Meir’s Muses
MyMagic eNewsletter #1,074
January 18, 2023
Hey, I am around halfway to breaking even on Rocco’s Countdown Coins (HERE) and three books away from breaking even on Camirand Academy’s Masters Of Magic Series (HERE). But as a friend of mine always tells me… the point of being in business is not to break even… but to make a profit.
I on the other hand always look at the break even point first and let luck decide on the profit end. That way I can work on stuff that I like, that might have a limited audience, and once in a while what I like also becomes a big commercial success.
Now for something I bet you didn’t know. The effect where you push your finger through a coin goes back to the 1800s, but it did not get popular until the 1970s when David Roth named it Karate Coin and started selling it at his lectures. It became huge after it appeared in Richard Kaufman’s CoinMagic in 1981. I will be releasing his version later this year with variants that have never been available before.
Now for the part you didn’t know. Gary Ouellet was the person who came up with the idea of making the coin look ripped to shreds as if a bullet was shot through it. He first published that in the 1984 book Fork Full Of Appetizers Book 2, under the name New Karate Coin (which coincidentally appears in my book Forks Full Of Appetizers (HERE).

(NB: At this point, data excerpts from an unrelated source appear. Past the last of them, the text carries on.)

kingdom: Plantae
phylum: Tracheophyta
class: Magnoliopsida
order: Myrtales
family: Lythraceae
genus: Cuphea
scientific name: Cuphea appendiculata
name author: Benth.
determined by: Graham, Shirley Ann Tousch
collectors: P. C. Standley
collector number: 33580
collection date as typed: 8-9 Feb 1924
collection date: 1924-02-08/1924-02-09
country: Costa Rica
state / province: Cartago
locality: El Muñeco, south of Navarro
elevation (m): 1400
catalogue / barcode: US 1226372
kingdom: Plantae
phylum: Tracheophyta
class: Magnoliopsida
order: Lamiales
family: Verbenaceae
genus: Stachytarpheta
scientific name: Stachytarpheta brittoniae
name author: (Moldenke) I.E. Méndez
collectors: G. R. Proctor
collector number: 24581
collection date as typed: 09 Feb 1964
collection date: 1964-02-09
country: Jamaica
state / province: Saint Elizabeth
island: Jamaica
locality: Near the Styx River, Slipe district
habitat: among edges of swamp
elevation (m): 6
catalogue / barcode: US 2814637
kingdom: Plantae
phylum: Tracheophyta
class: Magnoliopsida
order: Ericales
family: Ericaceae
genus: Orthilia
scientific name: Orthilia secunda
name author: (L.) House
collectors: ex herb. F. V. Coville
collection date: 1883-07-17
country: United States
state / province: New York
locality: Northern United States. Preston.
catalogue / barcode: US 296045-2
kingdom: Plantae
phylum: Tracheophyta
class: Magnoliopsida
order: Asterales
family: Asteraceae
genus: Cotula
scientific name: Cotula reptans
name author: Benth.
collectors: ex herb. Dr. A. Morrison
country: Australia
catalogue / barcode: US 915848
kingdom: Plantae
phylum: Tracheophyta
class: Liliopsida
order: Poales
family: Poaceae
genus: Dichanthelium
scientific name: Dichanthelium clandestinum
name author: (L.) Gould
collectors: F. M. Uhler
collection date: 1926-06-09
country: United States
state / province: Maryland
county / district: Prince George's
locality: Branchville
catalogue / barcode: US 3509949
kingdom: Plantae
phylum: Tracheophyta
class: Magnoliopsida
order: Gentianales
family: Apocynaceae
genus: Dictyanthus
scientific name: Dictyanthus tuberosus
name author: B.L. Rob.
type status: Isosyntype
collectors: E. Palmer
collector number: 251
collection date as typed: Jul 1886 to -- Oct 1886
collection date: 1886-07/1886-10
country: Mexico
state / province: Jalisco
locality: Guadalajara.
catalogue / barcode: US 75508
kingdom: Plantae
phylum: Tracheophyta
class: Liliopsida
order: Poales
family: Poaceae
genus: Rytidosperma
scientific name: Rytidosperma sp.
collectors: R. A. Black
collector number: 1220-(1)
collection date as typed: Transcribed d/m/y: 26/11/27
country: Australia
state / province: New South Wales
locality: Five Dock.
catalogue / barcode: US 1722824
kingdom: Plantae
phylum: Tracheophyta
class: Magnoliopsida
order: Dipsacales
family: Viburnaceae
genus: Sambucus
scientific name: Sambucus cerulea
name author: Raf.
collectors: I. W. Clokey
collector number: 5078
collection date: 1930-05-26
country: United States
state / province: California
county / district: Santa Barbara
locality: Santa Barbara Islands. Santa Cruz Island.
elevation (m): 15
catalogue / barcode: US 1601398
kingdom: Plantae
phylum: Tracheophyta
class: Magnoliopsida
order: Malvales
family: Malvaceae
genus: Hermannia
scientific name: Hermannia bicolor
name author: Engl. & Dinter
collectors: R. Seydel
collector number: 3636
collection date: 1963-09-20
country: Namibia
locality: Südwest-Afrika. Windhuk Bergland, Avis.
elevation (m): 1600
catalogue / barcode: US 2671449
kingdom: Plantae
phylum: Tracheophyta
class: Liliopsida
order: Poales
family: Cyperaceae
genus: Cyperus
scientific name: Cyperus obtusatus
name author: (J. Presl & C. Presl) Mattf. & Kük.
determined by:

It is the version that everyone sells now as the Karate Coin (without credit).
Ted Bogusta recently found a small stash of the better-quality versions of the New Karate Coins and is allowing me to sell them, every coin will also get a PDF of the original instructions. Limited quantity.
I have some of the early ones that Gary had made that I used for a while but had to stop since they were ripping my pockets. The ones offered here don’t have any sharp points that would do that.
►New Karate Coin:
The Karate Coin that most magic shops sell where the hole looks like it was shot through with a bullet was invented by Gary Ouellet. He called it the New Karate Coin and published it in the book Forks Full Of Appetizers.
Here is what he wrote in the book: While studying the second [David] Roth method [in CoinMagic], it occurred to me that if an extended forefinger really slammed through the center of a piece of metal, the hole would be torn and jagged, as if it were really pierced.
While rummaging through the Martinka warehouse Ted Bogusta found a bag of one of the best made versions of that coin and agreed to let me sell them.
Get one: HERE
►Countdown Coins:
Many years ago, Rocco came up with a coin gimmick that can be used to display four US Quarters while instantly changing to three Quarters, then two, and finally one Quarter, it can also be shown in reverse, going from one to four Quarters. The displays can be made one handed which allows for a very clean in the hand’s coins across.
The utility device can be used for many different routines, both stand-up and close-up. The tutorial includes easy, intermediate, and advanced coin routines that are taught by Rocco Silano, Dr. Michael Rubinstein, and Meir Yedid. You will learn several coins across routines, a multiplying coins sequence, a vanishing coins sequence, a quickie where four Quarters turn into ten Dimes, and much more.
Watch and buy: HERE
►BACK IN STOCK:
►Past Present Future:
You introduce a deck of tarot cards and show that on three of the cards, a single word is written. One card reads Past, another Present, and the third reads future. The cards are given a mix, and then the faces are shown, while you explain that the cards all represent something important in a person’s life. You ask the spectator to choose one card to represent their past, another to represent their present, and the last card to represent their future.
The spectators can freely name any card they want. Those cards are clearly laid out on the table, and you then turn over the selected cards to reveal that the spectator mysteriously managed to perfectly select the cards with the words, Past, Present, and Future written on the backs of their cards.
Watch and buy: HERE
Stay happy, Meir
PS: The next newsletter will have you shellshocked.
“At the turn of the Twentieth Century, one of the most popular acts in the world was T. Nelson Downs and his ‘Miser’s Dream.’ After Downs retired from the stage, Coin Magic became a more or less, forgotten Art. For the next several decades magic with coins was used only at informal times.”